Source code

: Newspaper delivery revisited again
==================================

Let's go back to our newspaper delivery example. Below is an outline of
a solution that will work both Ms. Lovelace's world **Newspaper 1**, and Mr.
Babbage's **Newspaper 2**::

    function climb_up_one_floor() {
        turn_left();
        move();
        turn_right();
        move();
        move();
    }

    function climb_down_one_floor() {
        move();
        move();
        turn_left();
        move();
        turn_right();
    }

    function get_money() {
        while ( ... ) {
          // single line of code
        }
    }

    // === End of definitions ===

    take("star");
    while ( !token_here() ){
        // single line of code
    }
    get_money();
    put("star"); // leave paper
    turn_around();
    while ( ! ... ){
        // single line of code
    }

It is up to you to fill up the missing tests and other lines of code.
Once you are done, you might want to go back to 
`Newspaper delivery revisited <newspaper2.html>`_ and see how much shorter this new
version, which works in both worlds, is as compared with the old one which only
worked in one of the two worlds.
———
_TASK INSTRUCTIONS:_
For this exercise, write all the records out again exactly.

_TASK RESULT:_
Source code

: Newspaper delivery revisited again
==================================

Let's go back to our newspaper delivery example. Below is an outline of
a solution that will work both Ms. Lovelace's world **Newspaper 1**, and Mr.
Babbage's **Newspaper 2**::

    function climb_up_one_floor() {
        turn_left();
        move();
        turn_right();
        move();
        move();
    }

    function climb_down_one_floor() {
        move();
        move();
        turn_left();
        move();
        turn_right();
    }

    function get_money() {
        while ( ... ) {
          // single line of code
        }
    }

    // === End of definitions ===

    take("star");
    while ( !token_here() ){
        // single line of code
    }
    get_money();
    put("star"); // leave paper
    turn_around();
    while ( ! ... ){
        // single line of code
    }

It is up to you to fill up the missing tests and other lines of code.
Once you are done, you might want to go back to 
`Newspaper delivery revisited <newspaper2.html>`_ and see how much shorter this new
version, which works in both worlds, is as compared with the old one which only
worked in one of the two worlds.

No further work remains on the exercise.